--- RECORDS PROVIDED Enclosed Below ---

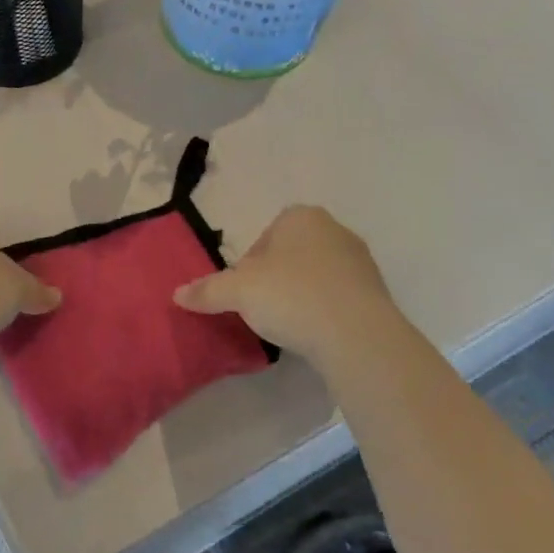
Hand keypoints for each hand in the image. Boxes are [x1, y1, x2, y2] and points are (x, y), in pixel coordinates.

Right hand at [174, 205, 398, 364]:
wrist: (357, 335)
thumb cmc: (292, 297)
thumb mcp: (238, 292)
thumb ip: (207, 290)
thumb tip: (177, 294)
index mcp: (301, 217)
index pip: (264, 237)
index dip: (248, 266)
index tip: (243, 292)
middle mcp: (335, 230)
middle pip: (289, 255)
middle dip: (274, 279)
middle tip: (261, 309)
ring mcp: (360, 261)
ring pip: (315, 275)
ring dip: (299, 295)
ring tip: (287, 325)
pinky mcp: (376, 293)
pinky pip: (337, 297)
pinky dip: (322, 311)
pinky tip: (313, 333)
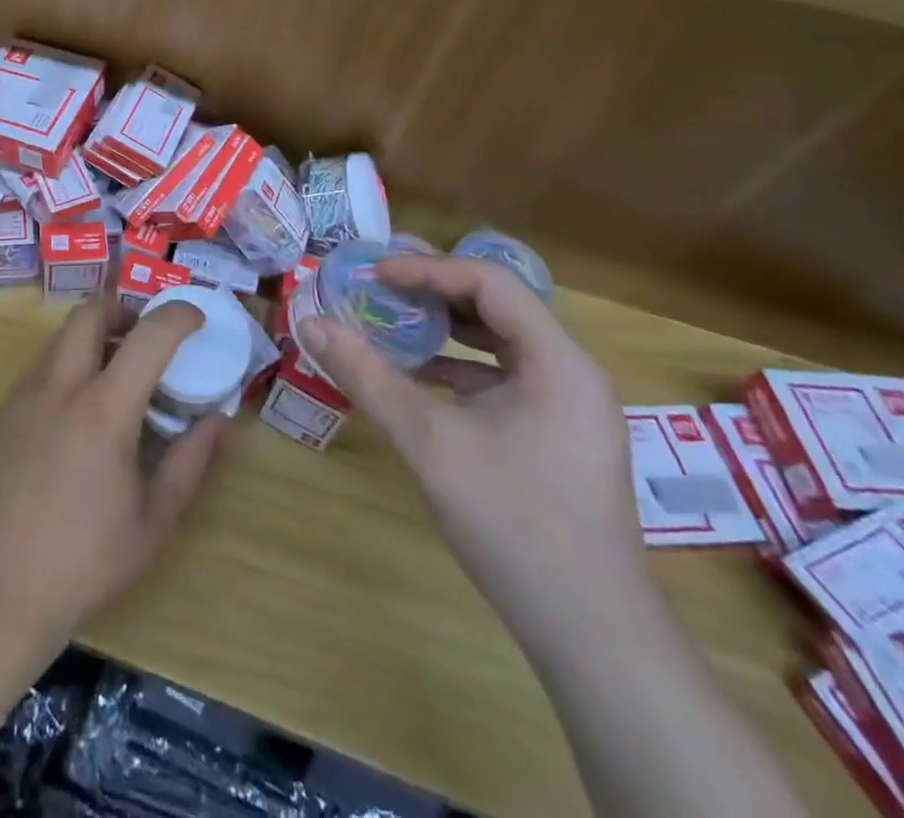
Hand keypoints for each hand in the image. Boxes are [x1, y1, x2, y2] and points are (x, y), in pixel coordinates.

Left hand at [0, 298, 227, 649]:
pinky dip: (69, 361)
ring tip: (117, 373)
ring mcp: (25, 394)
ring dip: (95, 335)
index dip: (178, 315)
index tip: (197, 319)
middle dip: (124, 309)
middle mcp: (60, 386)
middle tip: (147, 339)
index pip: (148, 336)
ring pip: (62, 335)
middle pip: (90, 311)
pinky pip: (42, 363)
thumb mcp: (154, 518)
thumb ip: (191, 460)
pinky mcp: (4, 410)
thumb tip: (220, 420)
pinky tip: (80, 408)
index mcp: (104, 410)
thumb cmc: (86, 559)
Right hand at [299, 255, 645, 636]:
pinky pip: (501, 380)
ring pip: (498, 344)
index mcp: (557, 361)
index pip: (489, 282)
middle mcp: (570, 372)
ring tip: (388, 324)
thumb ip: (368, 377)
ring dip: (442, 331)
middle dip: (432, 293)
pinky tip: (413, 380)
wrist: (591, 634)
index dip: (427, 269)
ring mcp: (567, 407)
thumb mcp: (429, 443)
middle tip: (376, 288)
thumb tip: (311, 324)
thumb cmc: (513, 523)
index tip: (373, 274)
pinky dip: (455, 370)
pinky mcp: (555, 436)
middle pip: (496, 307)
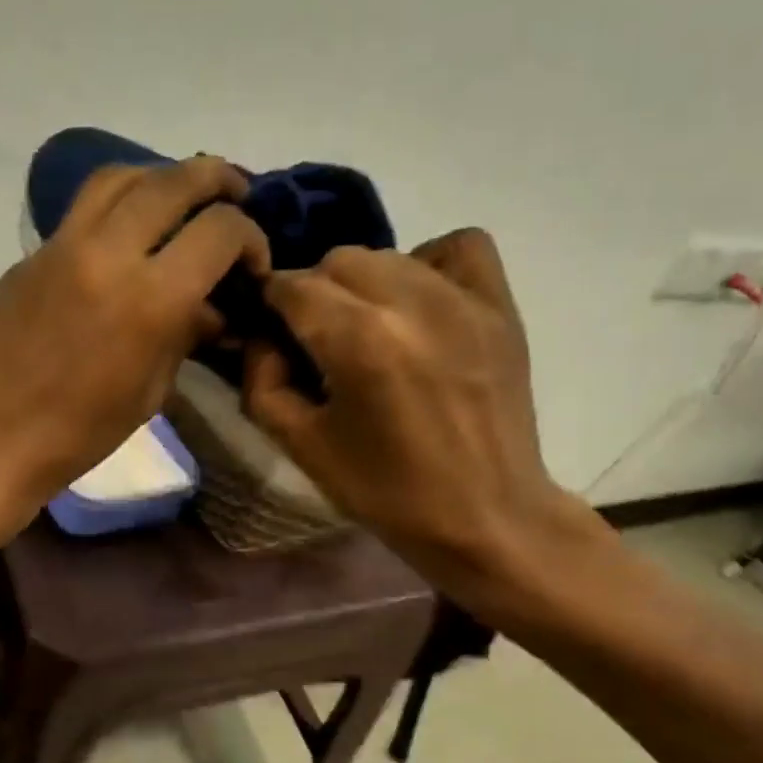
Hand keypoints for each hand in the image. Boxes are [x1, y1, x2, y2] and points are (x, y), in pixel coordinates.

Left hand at [0, 156, 267, 517]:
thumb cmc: (78, 433)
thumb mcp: (149, 393)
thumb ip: (184, 338)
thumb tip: (210, 311)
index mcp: (151, 298)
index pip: (220, 230)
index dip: (250, 237)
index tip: (252, 263)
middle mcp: (110, 252)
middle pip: (174, 181)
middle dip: (215, 180)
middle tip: (235, 193)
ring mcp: (64, 245)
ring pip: (121, 176)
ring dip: (162, 176)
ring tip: (181, 195)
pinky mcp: (34, 252)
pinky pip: (85, 206)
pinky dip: (120, 201)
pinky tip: (130, 229)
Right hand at [243, 229, 608, 611]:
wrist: (484, 516)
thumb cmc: (386, 491)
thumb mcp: (302, 446)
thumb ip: (262, 382)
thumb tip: (263, 338)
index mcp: (357, 340)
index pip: (292, 286)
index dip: (271, 305)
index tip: (274, 332)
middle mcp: (409, 302)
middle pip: (337, 261)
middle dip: (315, 294)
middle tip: (321, 341)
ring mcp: (462, 298)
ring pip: (389, 254)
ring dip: (364, 285)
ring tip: (370, 330)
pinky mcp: (499, 305)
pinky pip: (458, 246)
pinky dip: (429, 262)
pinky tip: (420, 302)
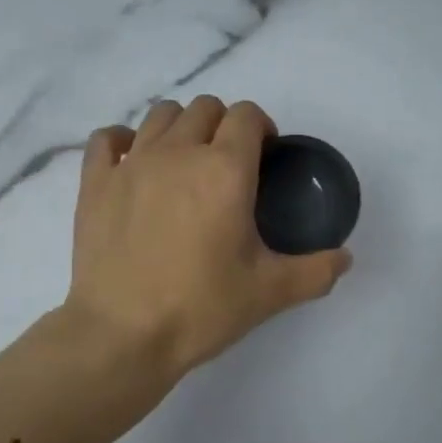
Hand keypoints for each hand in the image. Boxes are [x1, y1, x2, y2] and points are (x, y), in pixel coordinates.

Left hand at [63, 96, 351, 378]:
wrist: (122, 335)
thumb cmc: (201, 307)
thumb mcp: (269, 292)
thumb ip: (315, 271)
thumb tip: (345, 258)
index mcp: (225, 169)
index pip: (247, 114)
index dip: (260, 127)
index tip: (264, 155)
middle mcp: (179, 152)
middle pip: (205, 107)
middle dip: (223, 124)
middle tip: (227, 164)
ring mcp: (132, 163)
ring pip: (160, 114)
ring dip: (180, 127)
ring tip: (184, 160)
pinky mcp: (96, 181)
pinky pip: (107, 138)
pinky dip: (123, 141)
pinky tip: (132, 162)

--- End of Enclosed RECORDS PROVIDED ---

- **PROBLEM REQUIREMENTS**: Determine how many lines of the entries contain the string "Left", and reply with nothing but the number.

- **EXERCISE ANSWER**: 3